What would be new about a global convention to protect and promote healthy diets would be the scale, ambition and level of co-ordination it would entail.
It would amount to the world taking the inpact of unhealthy diets as seriously as the impact of tobacco.
Of course we know that food is not the same as tobacco. There are however, some strong and often drawn parralels, in terms of impact and in terms of the actions of the protagonists.
Back in 1998, then director of the WHO, Dr Gro Harlem Brundtland said: ”The tobacco habit is extensively communicated! It is communicated through the media, the entertainment industry, and most directly through the marketing and promotion of specific products.
“Global trade in tobacco has increased markedly over the last few years. Direct foreign investment by multinationals in developing countries has also increased…Tobacco control cannot succeed solely through the efforts of individual governments, national nongovernmental organizations and media advocates.

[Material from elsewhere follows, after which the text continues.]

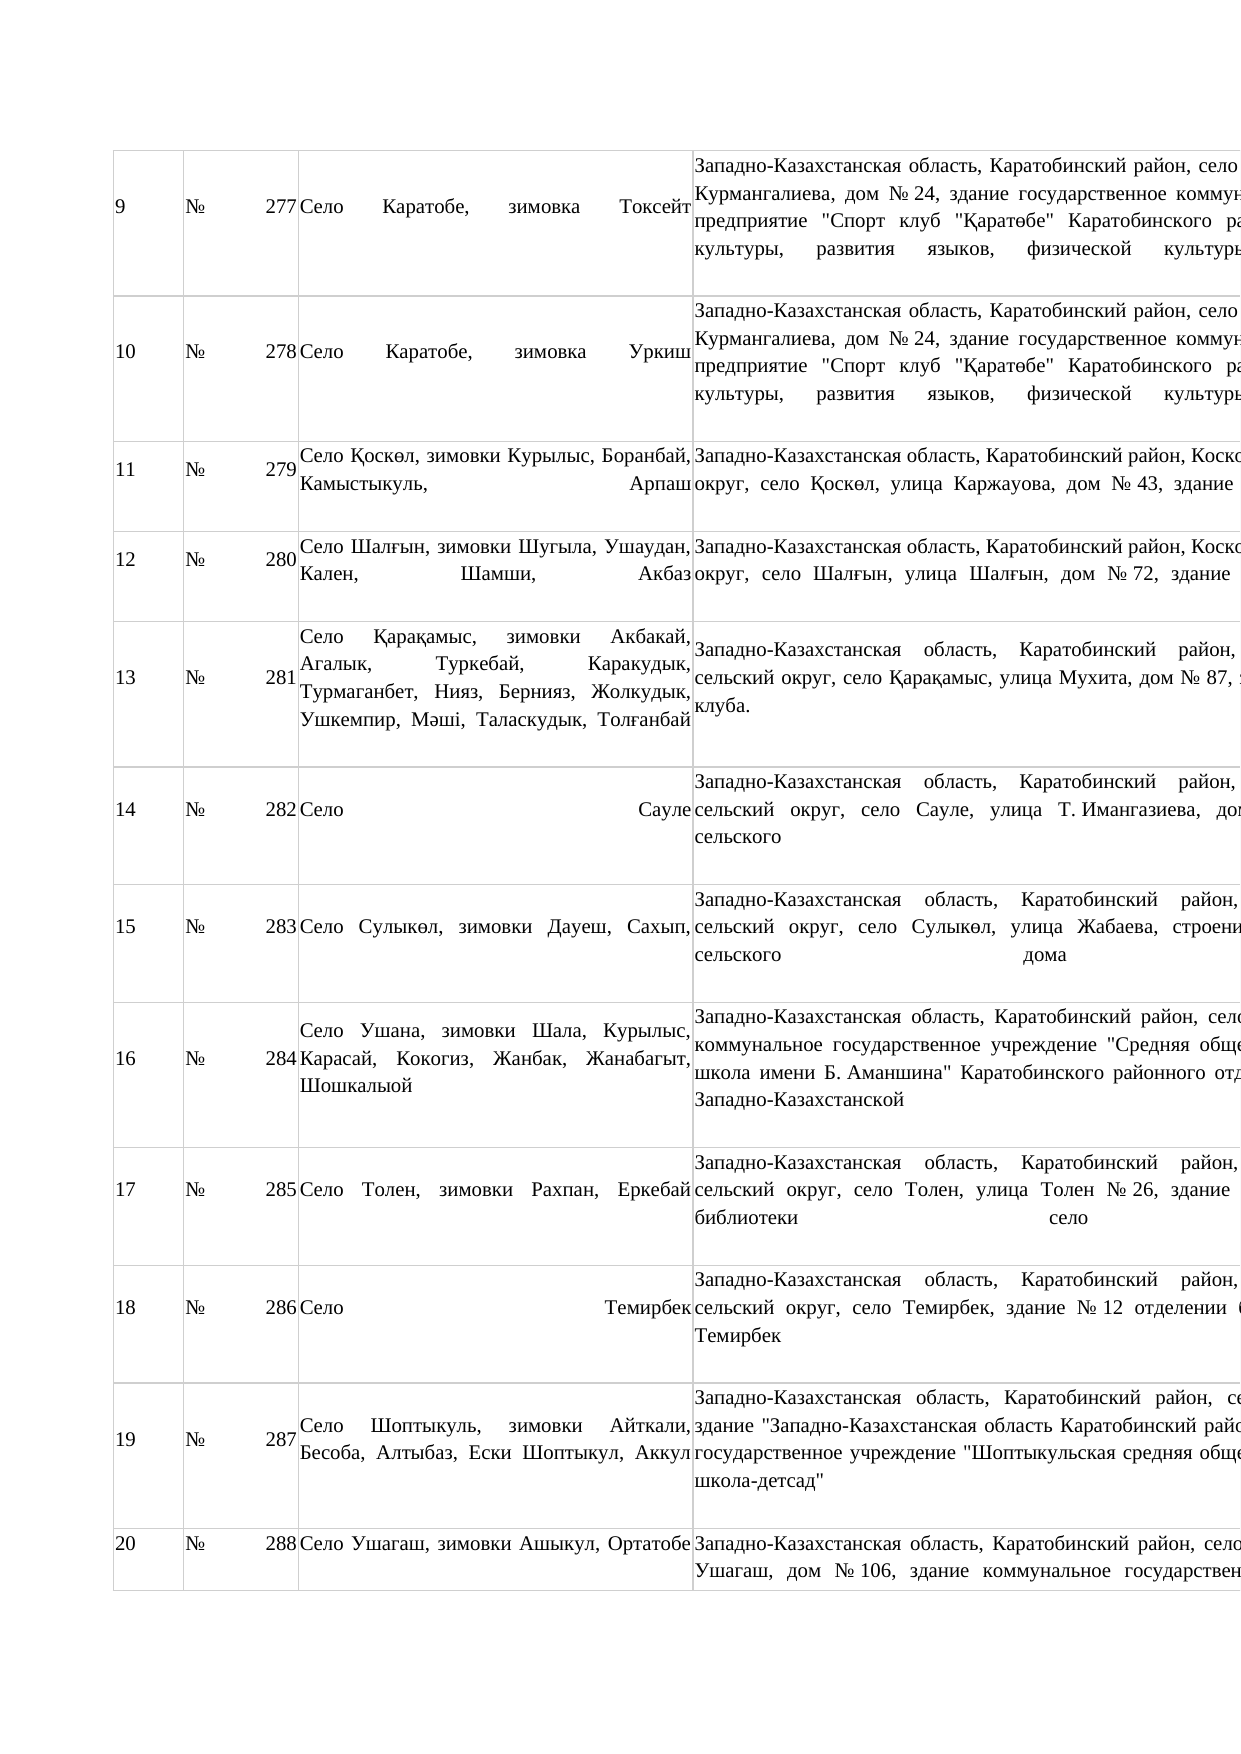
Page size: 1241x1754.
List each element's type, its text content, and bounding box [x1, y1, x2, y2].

We need an international response to an international problem.”
We recognise that the solution to the problem of unhealthy diets is complex. Our publication is not intended to offer a ready-to-wear global convention.
Hence we have called it Recommendations towards a global convention. We intend it as a conversation starter. It is however, a conversation that urgently needs to be had. Inaction is costing millions of lives.
If the average adult reads 250 words per minute; in the time it took you to read this blog, at least 20 people will have died from diabetes. It’s time to take unhealthy diets seriously.